YouTube’s Content ID system is an automated system that allows copyright holders to place claims on videos who use their content. In theory, Content ID prevents piracy and allows copyright holders make money off their work. In practice, YouTubers who make videos under fair use end up having to fight an automated system to protect their content.
Josh Thomas has been covering Nintendo for a decade at his YouTube Channel, The Bit Block. He’s recently had a video about 1 2 Switch flagged over sounds from the games: A music track from the game and a man saying “Ready… Fire!” from the Quick Draw minigame. The former is not surprising: YouTubers know that music tracks often get dinged, and videos can be flagged for even a few seconds of a trailer. In this case, having specific sound effects set the system off is not quite unprecedented, but feels extreme.

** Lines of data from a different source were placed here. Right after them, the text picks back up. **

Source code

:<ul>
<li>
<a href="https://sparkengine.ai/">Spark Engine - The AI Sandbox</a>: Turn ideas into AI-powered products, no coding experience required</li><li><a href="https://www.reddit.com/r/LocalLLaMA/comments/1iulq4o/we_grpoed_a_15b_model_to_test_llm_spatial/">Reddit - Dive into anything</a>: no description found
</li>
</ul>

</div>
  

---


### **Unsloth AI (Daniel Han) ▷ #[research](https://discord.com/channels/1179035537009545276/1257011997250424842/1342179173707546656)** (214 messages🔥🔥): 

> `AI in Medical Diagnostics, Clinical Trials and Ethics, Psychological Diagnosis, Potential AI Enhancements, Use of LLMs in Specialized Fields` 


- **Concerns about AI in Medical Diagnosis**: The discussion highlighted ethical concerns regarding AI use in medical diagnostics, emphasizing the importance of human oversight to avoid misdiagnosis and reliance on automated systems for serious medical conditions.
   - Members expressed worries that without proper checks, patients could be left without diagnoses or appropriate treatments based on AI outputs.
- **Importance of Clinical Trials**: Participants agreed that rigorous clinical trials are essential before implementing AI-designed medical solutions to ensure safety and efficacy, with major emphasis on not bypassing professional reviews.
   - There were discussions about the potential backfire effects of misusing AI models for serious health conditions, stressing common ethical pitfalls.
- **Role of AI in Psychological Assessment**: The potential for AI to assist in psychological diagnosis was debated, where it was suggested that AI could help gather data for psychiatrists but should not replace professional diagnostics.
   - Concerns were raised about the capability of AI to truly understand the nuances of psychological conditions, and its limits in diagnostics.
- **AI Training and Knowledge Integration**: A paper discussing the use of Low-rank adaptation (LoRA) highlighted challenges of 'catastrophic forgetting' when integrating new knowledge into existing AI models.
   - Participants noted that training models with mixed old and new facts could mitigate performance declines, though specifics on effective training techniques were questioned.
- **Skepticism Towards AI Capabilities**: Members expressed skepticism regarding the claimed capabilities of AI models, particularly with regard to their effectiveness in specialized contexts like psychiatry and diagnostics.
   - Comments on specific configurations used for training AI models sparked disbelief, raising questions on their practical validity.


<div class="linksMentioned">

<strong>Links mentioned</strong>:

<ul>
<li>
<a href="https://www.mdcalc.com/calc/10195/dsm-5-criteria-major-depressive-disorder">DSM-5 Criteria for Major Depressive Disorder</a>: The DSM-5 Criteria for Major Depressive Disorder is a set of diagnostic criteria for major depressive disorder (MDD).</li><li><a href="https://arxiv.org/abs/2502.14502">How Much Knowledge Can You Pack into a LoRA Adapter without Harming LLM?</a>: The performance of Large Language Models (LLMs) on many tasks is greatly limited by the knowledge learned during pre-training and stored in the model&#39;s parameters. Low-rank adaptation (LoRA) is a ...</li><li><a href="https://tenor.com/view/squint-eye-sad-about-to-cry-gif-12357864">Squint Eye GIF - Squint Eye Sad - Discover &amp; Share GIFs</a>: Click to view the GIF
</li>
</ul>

According to Thomas, the content ID troubles aren’t helped by the fact that Nintendo’s affiliate program causes YouTubers to split profits from any videos using footage of their games with Nintendo itself. YouTubers like Thomas find themselves in a hard spot when trying to cover Nintendo. “The work around here involves nearly completely muting the game music in the background, or flipping and altering the colour in any trailer footage used,” Thomas said over email. “It all makes for a complicated process and in the end I feel forces me (and others) to create purposely inferior video content for no real reason.”
“To clarify this video in question (among hundreds of others in the past) is actually well within fair use,” he said over email. “The video shows us physically demonstrating 1 2 Switch, adding our own silly commentary on camera and is edited quite a bit. It isn’t merely a matter of gameplay being uploaded without any kind of transformative work put into it.”
Thomas insists that he still loves Nintendo, but like many YouTubers who cover the company, he is clearly frustrated. “Essentially what I’m saying is, Nintendo, please stop hurting me,” he says in his video. “Please stop trying to stop me from celebrating you as a company.”
The Nintendo Switch comes with a built-in feature to take screenshots of games, but unlike its other console competitors, does not have the ability to record and share video on social media. It seems that, for the time being, Nintendo is not ready to play nice with YouTube yet.
Comments
9 responses to “Nintendo Flags YouTuber For Using Switch Sound”
this also explains the hype around the switch
its all controlled by nintendo the reviews and footage
Fake news!
Follow the money!
The moon landing never happened, vaccines turn you gay, sandy hook was a false flag operation, zelda isn’t actually that good!
Can you imagine if Zelda was a girl though? Think of the controversy!
Well yeah, they do control their Youtube channel which houses all the stuff I watched that got me hyped.
do you guys even follow what nintendo does to content producers?
its god awful
Stop punching yourself in the face, Nintendo!
Nintendo has never really been good at sharing. It’s always been about creating tightly-controlled platforms with highly-manicured content, of which they can have full ownership and dominion.
They’ve also never excelled at or even seemingly fully understood the power of the internet. Their half-handed attempts at integrating and participating in it are merely capitulating to user demand, but you can bet they wouldn’t do it if they didn’t have to.
They are incredible control freaks so their approach to youtube is unsurprising, to say the least.
All of the Nintendo post release events were courting large numbers of youtubers… not one of them on record asked about Nintendos policy.
So this is the Share/Capture button? So how quick is it? And how quickly will it get a DMCA takedown?
So many youtubers, many of them not affiliated, not one asked about fair use? Or got an answer worth repeating. Found it alarming that they were blind sided by the console, they didnt ask about their career.
They don’t want anyone using any of their copyrighted materials, even if it’s completely within the acceptable fair use guidelines, because they don’t want anyone profiting from their work…..but they are quite happy to ping content creator’s videos and then take ad revenue from them even though they’ve contributed nothing to the original content that creator has made. It’s spectacularly hypocritical.